# Task item A:
Could you copy the point-tracking entries below verbatim, from their first line through the line containing "17: (696, 598)", including both ends and leaving out the pictures?

# Text excerpt:
>>>

The magazine of photography and ideas
Rescripted After a conversation between Moyra Davey and Matthew S. Witkovsky
Moyra Davey speaks about her practice of interlacing photography with literature.
Literary and personal histories coalesce in Moyra Davey’s elegant works in photography and video. For her ongoing “mailer” projects, begun in 2006 and included in the 2012 Whitney Biennial, Davey folds photographs made with a point-and-shoot camera and printed on durable paper and mails them to various recipients, including family and colleagues; when unfolded and displayed in grid formation on gallery walls, the images, photo-letters marked with sections of colorful tape and postage stamps, bear the traces of transit. Her video works invoke writers, from the transgressive Jean Genet to the nineteenth-century proto-feminist Mary Wollstonecraft, as in Les Goddesses (2011), a piece Davey describes as “a love letter to my family,” and at other moments depict readers’ reactions to passages of writing. In the following conversation, loosely structured as a play, the artist speaks with Matthew S. Witkovsky, curator at the Art Institute of Chicago, about her practice of interlacing photography with literary touchstones, the Norwegian literary phenomenon Karl Ove Knausgaard, with whom Davey shares an affinity for the quotidian, and her work as a writer, which ranges from reflections on photography to personal essays.
An eleventh-floor apartment on Riverside Drive in northern Manhattan. Stately multistory buildings, sloping streets, longtime tenants. “How the Upper West Side used to be.” Sunny rooms, improbably bare in feel despite the jumble of books and framed artworks coating the simple plaster walls: posters by Sister Corita Kent, photographs by Bruce Davidson, Zoe Leonard, Danny Lyon. Furniture has a spartan or improvised quality (which is it? Moyra says both). In the kitchen at rear, a lovingly restored midcentury stove with a griddle and four small ovens sits in an elongated space that evokes rusticity. None of her own photographs, but of course plenty of what appears in them, such as shelves of records topped by old stereo equipment. A sense of being on set, even, for viewers of Moyra Davey’s Les Goddesses, particularly strong when one sees in the back bedroom two bikes and a low mattress, on which Davey leafed through her early photographs in that book-length video.

<<<

# Data extracts:
>>>

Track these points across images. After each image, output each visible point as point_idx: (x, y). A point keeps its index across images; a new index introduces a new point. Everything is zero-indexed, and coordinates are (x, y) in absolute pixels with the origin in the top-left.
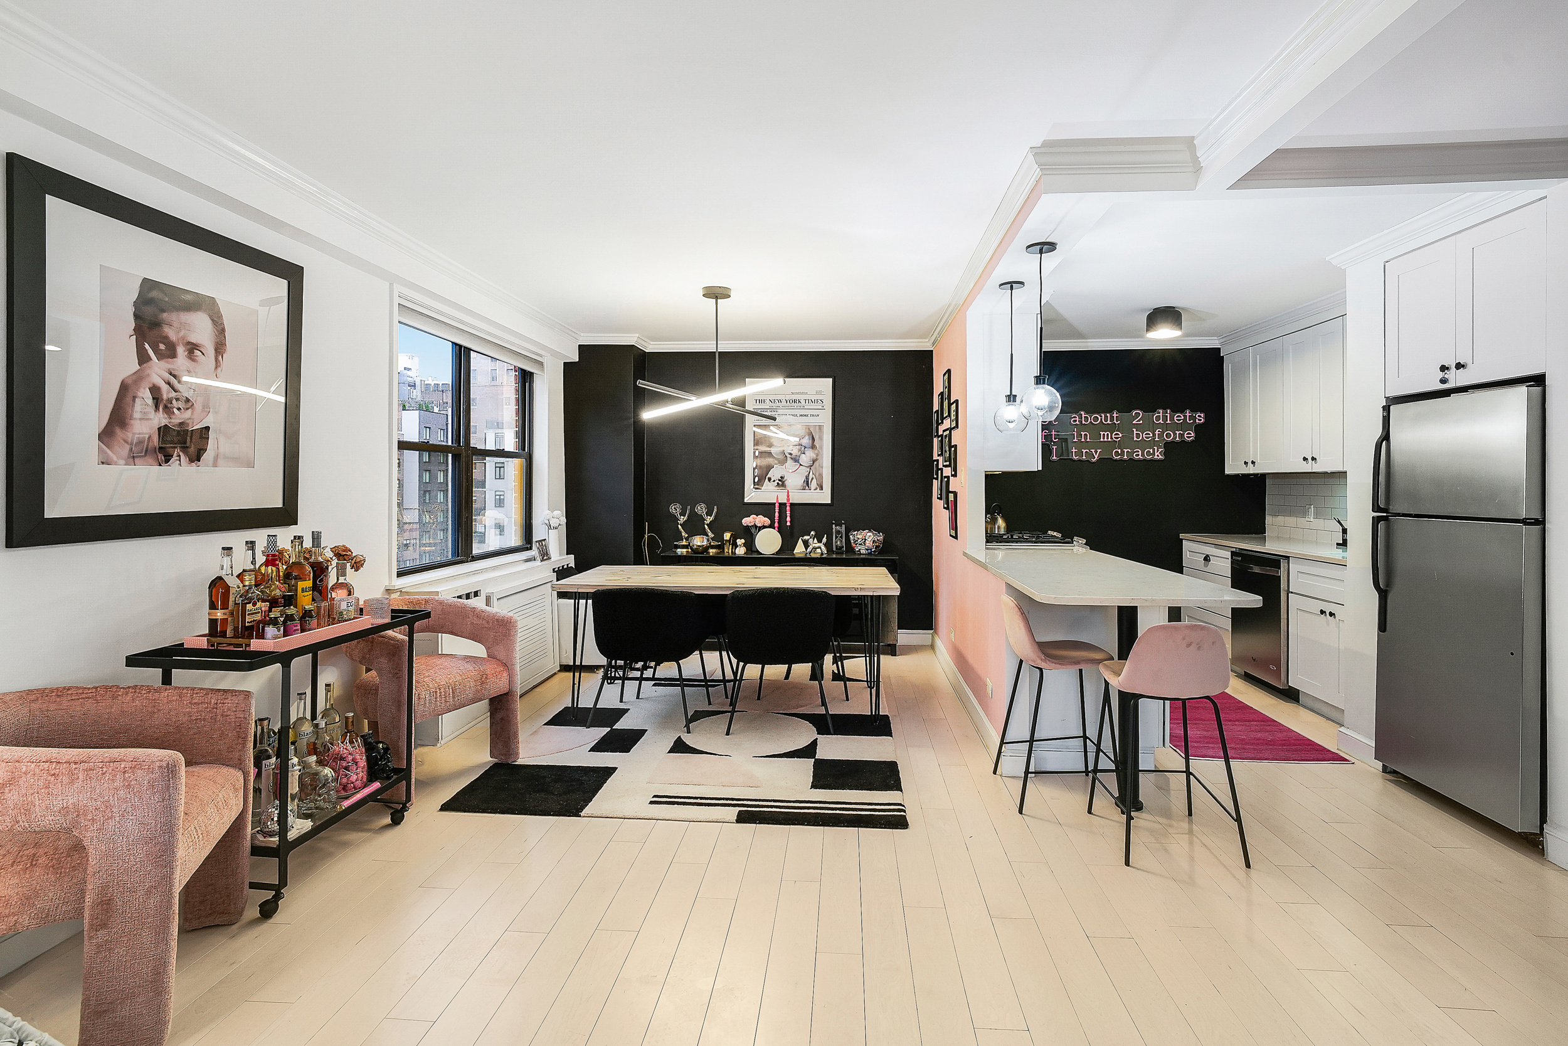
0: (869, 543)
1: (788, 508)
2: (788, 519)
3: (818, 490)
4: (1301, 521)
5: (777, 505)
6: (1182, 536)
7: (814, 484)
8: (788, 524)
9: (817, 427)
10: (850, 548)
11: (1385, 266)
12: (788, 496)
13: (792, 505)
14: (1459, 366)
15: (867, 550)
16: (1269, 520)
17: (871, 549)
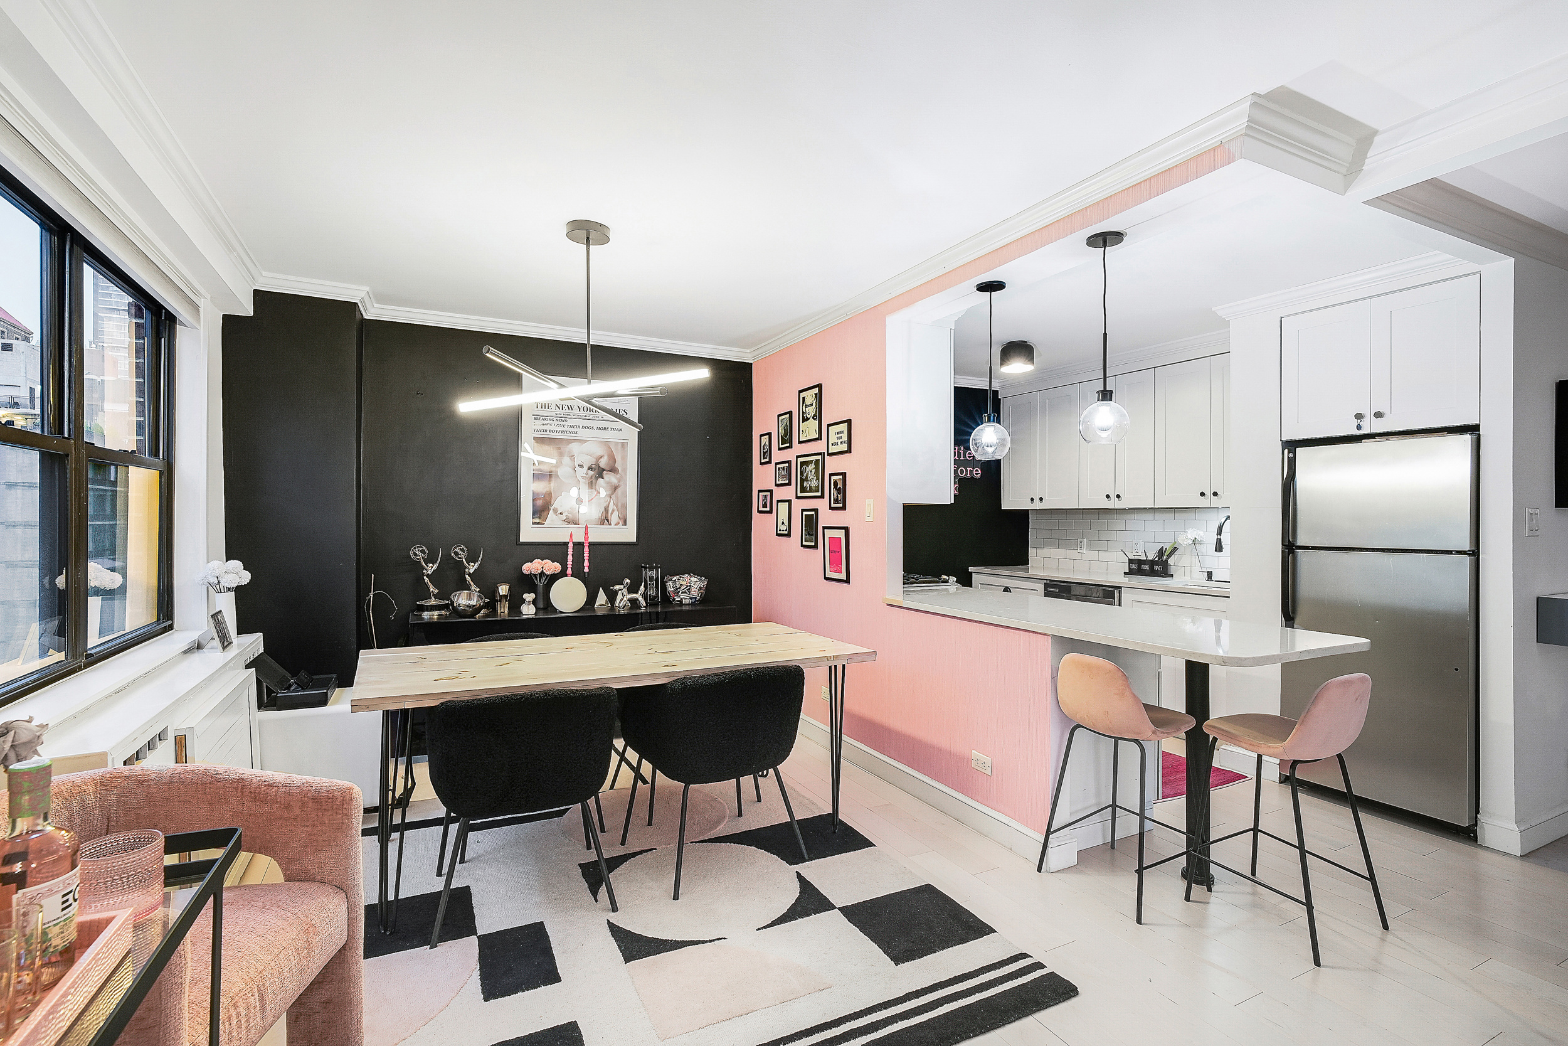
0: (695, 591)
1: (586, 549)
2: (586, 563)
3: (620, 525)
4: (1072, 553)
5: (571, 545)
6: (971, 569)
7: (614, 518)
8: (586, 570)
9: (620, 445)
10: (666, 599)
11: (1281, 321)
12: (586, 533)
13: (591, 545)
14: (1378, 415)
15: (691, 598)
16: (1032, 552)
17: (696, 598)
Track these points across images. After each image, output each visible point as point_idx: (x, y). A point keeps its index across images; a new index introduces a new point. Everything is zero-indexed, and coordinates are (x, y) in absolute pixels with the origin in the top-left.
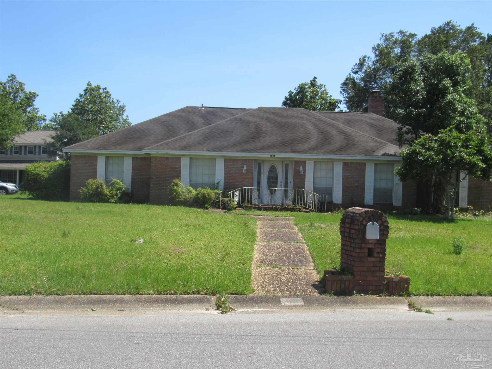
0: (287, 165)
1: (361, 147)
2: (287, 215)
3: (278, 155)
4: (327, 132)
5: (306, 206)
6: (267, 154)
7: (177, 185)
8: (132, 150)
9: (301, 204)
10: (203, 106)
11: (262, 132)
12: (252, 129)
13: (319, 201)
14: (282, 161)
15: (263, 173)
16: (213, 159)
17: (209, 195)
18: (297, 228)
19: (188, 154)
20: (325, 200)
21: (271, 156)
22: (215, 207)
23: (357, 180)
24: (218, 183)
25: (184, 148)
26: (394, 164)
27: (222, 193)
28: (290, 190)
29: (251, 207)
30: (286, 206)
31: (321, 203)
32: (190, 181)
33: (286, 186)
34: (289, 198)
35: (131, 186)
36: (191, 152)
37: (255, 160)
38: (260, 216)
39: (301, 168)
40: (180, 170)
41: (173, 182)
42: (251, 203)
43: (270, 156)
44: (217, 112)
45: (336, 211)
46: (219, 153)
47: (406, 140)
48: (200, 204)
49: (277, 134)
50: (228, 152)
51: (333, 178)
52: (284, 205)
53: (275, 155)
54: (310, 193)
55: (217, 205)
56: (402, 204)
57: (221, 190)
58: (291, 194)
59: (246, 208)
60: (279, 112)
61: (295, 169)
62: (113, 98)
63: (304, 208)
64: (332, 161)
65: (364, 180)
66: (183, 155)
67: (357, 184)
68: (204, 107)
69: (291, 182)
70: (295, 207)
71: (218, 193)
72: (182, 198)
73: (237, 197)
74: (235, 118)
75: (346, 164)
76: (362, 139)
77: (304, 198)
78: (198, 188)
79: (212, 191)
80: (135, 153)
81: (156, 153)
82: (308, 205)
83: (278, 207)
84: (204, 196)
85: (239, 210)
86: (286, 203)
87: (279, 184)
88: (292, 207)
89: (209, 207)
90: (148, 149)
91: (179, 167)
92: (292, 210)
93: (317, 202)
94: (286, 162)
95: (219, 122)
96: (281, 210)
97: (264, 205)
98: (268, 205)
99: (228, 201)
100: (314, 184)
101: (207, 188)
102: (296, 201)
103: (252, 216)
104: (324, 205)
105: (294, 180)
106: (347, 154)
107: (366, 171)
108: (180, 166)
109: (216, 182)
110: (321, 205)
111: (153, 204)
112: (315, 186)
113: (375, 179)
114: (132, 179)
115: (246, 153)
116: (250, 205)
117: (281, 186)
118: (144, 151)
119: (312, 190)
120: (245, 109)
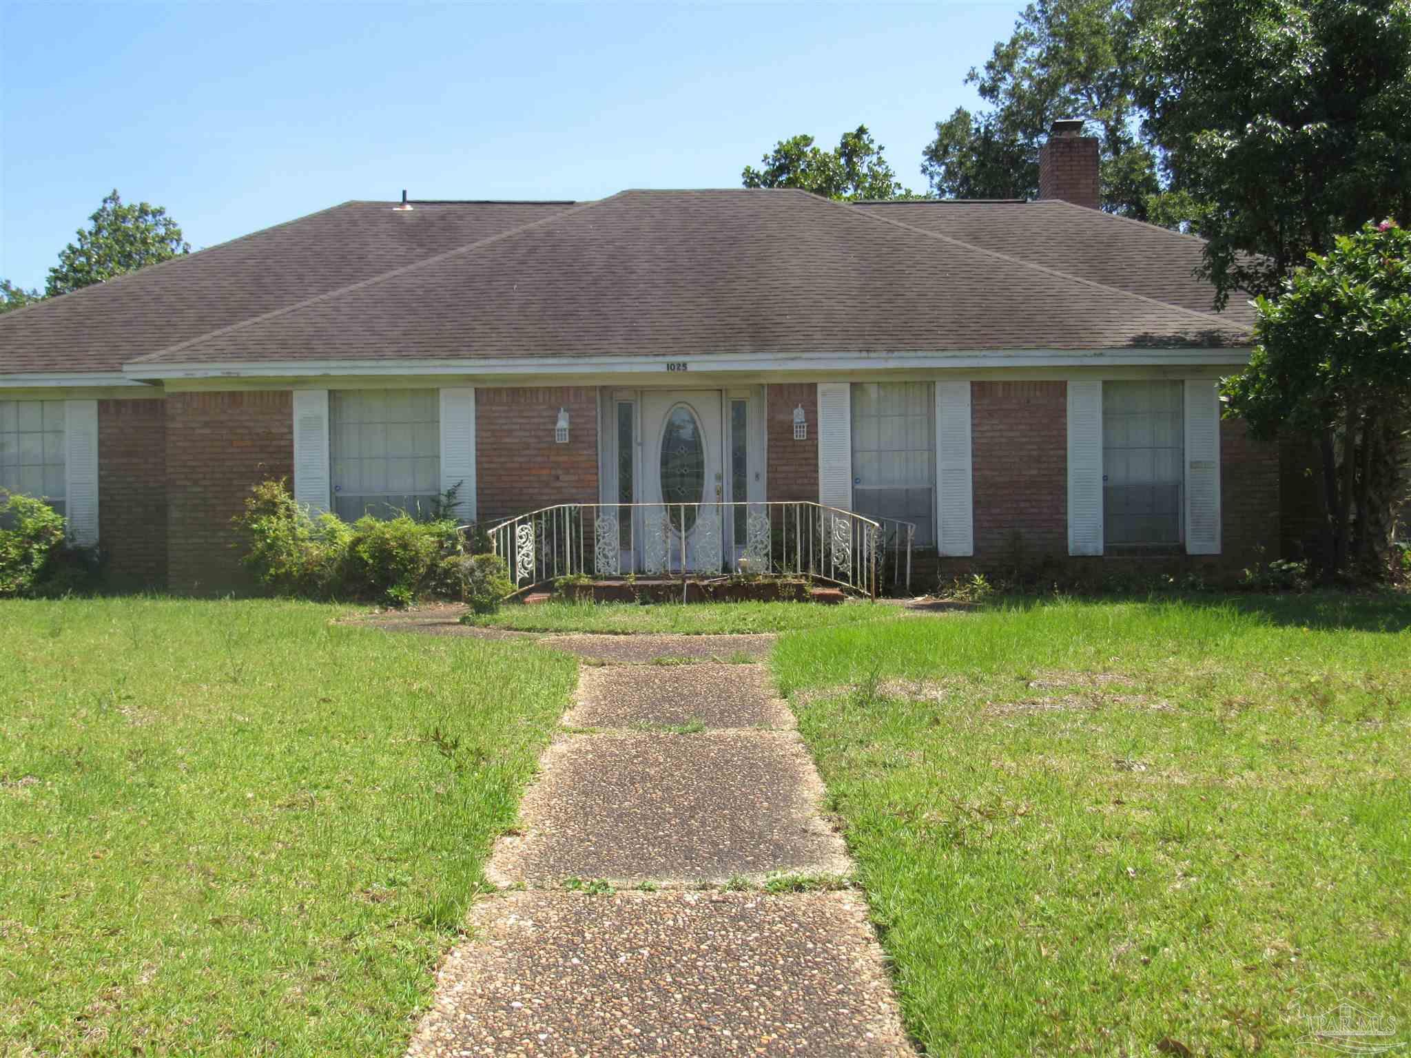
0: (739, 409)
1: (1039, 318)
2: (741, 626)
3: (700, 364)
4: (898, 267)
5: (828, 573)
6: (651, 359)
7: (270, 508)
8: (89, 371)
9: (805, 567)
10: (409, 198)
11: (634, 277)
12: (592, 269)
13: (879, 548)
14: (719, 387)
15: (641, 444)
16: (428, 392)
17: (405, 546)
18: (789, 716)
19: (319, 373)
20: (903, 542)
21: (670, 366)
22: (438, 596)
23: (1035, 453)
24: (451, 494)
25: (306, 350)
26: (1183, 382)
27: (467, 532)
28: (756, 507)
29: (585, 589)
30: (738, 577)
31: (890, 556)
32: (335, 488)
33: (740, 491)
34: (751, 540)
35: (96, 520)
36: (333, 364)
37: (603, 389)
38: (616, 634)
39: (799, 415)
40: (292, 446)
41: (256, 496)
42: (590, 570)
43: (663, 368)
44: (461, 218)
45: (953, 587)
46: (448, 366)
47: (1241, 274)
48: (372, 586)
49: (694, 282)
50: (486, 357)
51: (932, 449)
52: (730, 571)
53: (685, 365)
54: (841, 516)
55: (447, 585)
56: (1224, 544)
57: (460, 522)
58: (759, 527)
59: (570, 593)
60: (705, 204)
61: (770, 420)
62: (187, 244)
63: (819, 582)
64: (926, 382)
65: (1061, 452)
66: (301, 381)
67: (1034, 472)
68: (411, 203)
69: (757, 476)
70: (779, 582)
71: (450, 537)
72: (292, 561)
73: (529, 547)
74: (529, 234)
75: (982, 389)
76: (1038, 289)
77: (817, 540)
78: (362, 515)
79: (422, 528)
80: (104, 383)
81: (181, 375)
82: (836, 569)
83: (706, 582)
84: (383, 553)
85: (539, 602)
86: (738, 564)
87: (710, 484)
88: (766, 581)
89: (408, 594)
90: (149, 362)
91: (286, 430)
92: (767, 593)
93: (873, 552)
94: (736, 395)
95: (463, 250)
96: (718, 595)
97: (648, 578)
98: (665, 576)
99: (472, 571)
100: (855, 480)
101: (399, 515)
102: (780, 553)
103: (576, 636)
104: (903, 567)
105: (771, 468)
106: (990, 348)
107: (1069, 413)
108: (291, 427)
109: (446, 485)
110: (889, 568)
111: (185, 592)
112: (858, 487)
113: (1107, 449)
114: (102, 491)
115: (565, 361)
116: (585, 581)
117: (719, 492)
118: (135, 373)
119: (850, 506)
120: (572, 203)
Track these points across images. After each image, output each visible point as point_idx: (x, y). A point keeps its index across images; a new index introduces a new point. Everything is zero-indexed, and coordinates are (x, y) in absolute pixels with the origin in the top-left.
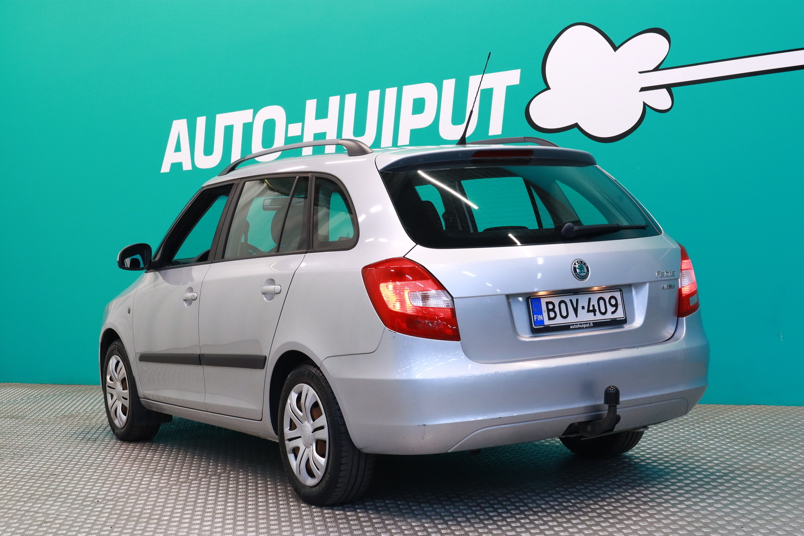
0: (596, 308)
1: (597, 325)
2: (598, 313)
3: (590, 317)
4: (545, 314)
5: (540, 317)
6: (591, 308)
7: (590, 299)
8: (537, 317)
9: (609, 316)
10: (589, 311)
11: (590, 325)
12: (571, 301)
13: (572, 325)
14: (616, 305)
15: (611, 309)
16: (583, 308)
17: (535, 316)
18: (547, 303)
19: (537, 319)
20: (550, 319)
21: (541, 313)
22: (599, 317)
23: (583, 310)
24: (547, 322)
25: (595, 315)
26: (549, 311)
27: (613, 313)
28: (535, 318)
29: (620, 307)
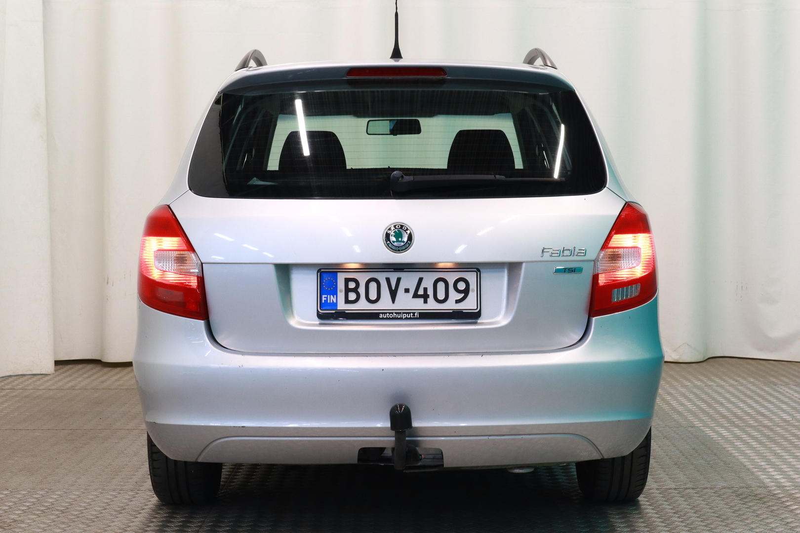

<<<

# Task item B:
Answer these from the Moyra Davey text:
(i) In what year did Davey begin her "mailer" projects?
(ii) On what street is the eleventh-floor apartment?
(iii) How many small ovens does the restored stove in the kitchen have?

# Problem solution A:
Track these points across images. After each image, output each visible point as point_idx: (x, y). A point keeps its index across images; a new index introduces a new point. Everything is zero-indexed, and coordinates are (x, y) in absolute pixels with the origin in the top-left.
0: (869, 543)
1: (788, 508)
2: (788, 519)
3: (818, 490)
4: (1301, 521)
5: (777, 505)
6: (1182, 536)
7: (814, 484)
8: (788, 524)
9: (817, 427)
10: (850, 548)
11: (1385, 266)
12: (788, 496)
13: (792, 505)
14: (1459, 366)
15: (867, 550)
16: (1269, 520)
17: (871, 549)
0: (695, 591)
1: (586, 549)
2: (586, 563)
3: (620, 525)
4: (1072, 553)
5: (571, 545)
6: (971, 569)
7: (614, 518)
8: (586, 570)
9: (620, 445)
10: (666, 599)
11: (1281, 321)
12: (586, 533)
13: (591, 545)
14: (1378, 415)
15: (691, 598)
16: (1032, 552)
17: (696, 598)

# Problem solution B:
(i) 2006
(ii) Riverside Drive
(iii) Four